### Your task
Below are the records; restate all of them word for word.

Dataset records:
○ ○ ○ ○ ○ ○ ○

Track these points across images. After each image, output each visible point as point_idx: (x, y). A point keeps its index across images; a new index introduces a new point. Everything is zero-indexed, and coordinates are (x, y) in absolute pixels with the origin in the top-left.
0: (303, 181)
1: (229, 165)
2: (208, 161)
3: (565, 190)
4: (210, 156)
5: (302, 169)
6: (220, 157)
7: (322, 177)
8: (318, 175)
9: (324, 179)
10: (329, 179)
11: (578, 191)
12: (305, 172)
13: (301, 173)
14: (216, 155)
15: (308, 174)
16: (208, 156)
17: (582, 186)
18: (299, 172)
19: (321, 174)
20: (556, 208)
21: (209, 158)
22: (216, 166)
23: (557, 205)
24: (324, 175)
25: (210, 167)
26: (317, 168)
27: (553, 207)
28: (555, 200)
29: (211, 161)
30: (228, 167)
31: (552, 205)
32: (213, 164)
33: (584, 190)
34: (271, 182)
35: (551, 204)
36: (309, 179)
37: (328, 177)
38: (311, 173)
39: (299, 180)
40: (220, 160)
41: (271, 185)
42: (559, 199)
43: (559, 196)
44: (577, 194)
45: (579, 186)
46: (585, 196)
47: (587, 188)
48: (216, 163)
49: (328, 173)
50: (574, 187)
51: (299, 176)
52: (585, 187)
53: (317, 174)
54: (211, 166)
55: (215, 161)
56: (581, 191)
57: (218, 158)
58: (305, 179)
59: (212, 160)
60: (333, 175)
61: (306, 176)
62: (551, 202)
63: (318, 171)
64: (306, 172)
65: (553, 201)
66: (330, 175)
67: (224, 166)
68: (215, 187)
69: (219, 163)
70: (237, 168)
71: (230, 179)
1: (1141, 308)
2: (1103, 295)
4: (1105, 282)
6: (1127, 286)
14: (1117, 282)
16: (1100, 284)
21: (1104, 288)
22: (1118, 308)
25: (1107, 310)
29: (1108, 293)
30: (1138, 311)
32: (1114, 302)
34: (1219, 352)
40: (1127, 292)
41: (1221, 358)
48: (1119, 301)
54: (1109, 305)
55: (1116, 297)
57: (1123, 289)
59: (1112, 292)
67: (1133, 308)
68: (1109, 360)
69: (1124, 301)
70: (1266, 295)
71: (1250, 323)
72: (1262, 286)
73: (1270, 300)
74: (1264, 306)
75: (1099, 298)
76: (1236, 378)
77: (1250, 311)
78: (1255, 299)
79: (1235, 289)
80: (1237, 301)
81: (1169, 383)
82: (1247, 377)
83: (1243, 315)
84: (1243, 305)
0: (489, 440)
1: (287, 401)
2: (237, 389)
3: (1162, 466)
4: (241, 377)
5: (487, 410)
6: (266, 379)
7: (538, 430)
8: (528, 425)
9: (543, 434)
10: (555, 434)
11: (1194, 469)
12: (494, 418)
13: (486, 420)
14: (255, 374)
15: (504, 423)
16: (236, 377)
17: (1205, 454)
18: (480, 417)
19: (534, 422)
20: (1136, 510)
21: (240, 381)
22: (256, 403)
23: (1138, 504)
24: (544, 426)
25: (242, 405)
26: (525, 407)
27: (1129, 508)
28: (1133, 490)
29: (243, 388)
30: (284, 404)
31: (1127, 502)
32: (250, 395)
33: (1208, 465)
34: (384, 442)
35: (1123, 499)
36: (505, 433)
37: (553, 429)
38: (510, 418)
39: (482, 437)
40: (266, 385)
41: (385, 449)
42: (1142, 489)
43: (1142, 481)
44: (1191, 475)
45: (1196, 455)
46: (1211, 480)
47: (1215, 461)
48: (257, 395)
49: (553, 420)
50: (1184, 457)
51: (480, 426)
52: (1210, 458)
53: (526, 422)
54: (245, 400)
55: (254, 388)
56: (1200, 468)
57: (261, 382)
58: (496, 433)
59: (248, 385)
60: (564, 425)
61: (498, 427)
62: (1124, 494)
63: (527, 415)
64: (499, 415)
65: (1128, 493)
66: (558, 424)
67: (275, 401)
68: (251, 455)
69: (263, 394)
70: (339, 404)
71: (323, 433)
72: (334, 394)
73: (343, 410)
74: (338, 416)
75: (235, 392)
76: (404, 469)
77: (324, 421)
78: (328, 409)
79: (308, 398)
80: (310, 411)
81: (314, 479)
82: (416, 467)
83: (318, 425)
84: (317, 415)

○ ○ ○ ○ ○ ○ ○

### Written answer
Track these points across images. After each image, output each visible point as point_idx: (x, y). A point keeps its index across images; a new index introduces a new point. Everything is zero-indexed, and coordinates are (x, y) in absolute pixels with the origin in the top-left.
0: (303, 181)
1: (229, 165)
2: (208, 161)
3: (565, 190)
4: (210, 156)
5: (302, 169)
6: (220, 157)
7: (322, 177)
8: (318, 175)
9: (324, 179)
10: (329, 179)
11: (578, 191)
12: (305, 172)
13: (301, 173)
14: (216, 155)
15: (308, 174)
16: (208, 156)
17: (582, 186)
18: (299, 172)
19: (321, 174)
20: (556, 208)
21: (209, 158)
22: (216, 166)
23: (557, 205)
24: (324, 175)
25: (210, 167)
26: (317, 168)
27: (553, 207)
28: (555, 200)
29: (211, 161)
30: (228, 167)
31: (552, 205)
32: (213, 164)
33: (584, 190)
34: (271, 182)
35: (551, 204)
36: (309, 179)
37: (328, 177)
38: (311, 173)
39: (299, 180)
40: (220, 160)
41: (271, 185)
42: (559, 199)
43: (559, 196)
44: (577, 194)
45: (579, 186)
46: (585, 196)
47: (587, 188)
48: (216, 163)
49: (328, 173)
50: (574, 187)
51: (299, 176)
52: (585, 187)
53: (317, 174)
54: (211, 166)
55: (215, 161)
56: (581, 191)
57: (218, 158)
58: (305, 179)
59: (212, 160)
60: (333, 175)
61: (306, 176)
62: (551, 202)
63: (318, 171)
64: (306, 172)
65: (553, 201)
66: (330, 175)
67: (224, 166)
68: (215, 187)
69: (219, 163)
70: (237, 168)
71: (230, 179)
1: (1141, 308)
2: (1103, 295)
4: (1105, 282)
6: (1127, 286)
14: (1117, 282)
16: (1100, 284)
21: (1104, 288)
22: (1118, 308)
25: (1107, 310)
29: (1108, 293)
30: (1138, 311)
32: (1114, 302)
34: (1219, 352)
40: (1127, 292)
41: (1221, 358)
48: (1119, 301)
54: (1109, 305)
55: (1116, 297)
57: (1123, 289)
59: (1112, 292)
67: (1133, 308)
68: (1109, 360)
69: (1124, 301)
70: (1266, 295)
71: (1250, 323)
72: (1262, 286)
73: (1270, 300)
74: (1264, 306)
75: (1099, 298)
76: (1236, 378)
77: (1250, 311)
78: (1255, 299)
79: (1235, 289)
80: (1237, 301)
81: (1169, 383)
82: (1247, 377)
83: (1243, 315)
84: (1243, 305)
0: (489, 440)
1: (287, 401)
2: (237, 389)
3: (1162, 466)
4: (241, 377)
5: (487, 410)
6: (266, 379)
7: (538, 430)
8: (528, 425)
9: (543, 434)
10: (555, 434)
11: (1194, 469)
12: (494, 418)
13: (486, 420)
14: (255, 374)
15: (504, 423)
16: (236, 377)
17: (1205, 454)
18: (480, 417)
19: (534, 422)
20: (1136, 510)
21: (240, 381)
22: (256, 403)
23: (1138, 504)
24: (544, 426)
25: (242, 405)
26: (525, 407)
27: (1129, 508)
28: (1133, 490)
29: (243, 388)
30: (284, 404)
31: (1127, 502)
32: (250, 395)
33: (1208, 465)
34: (384, 442)
35: (1123, 499)
36: (505, 433)
37: (553, 429)
38: (510, 418)
39: (482, 437)
40: (266, 385)
41: (385, 449)
42: (1142, 489)
43: (1142, 481)
44: (1191, 475)
45: (1196, 455)
46: (1211, 480)
47: (1215, 461)
48: (257, 395)
49: (553, 420)
50: (1184, 457)
51: (480, 426)
52: (1210, 458)
53: (526, 422)
54: (245, 400)
55: (254, 388)
56: (1200, 468)
57: (261, 382)
58: (496, 433)
59: (248, 385)
60: (564, 425)
61: (498, 427)
62: (1124, 494)
63: (527, 415)
64: (499, 415)
65: (1128, 493)
66: (558, 424)
67: (275, 401)
68: (251, 455)
69: (263, 394)
70: (339, 404)
71: (323, 433)
72: (334, 394)
73: (343, 410)
74: (338, 416)
75: (235, 392)
76: (404, 469)
77: (324, 421)
78: (328, 409)
79: (308, 398)
80: (310, 411)
81: (314, 479)
82: (416, 467)
83: (318, 425)
84: (317, 415)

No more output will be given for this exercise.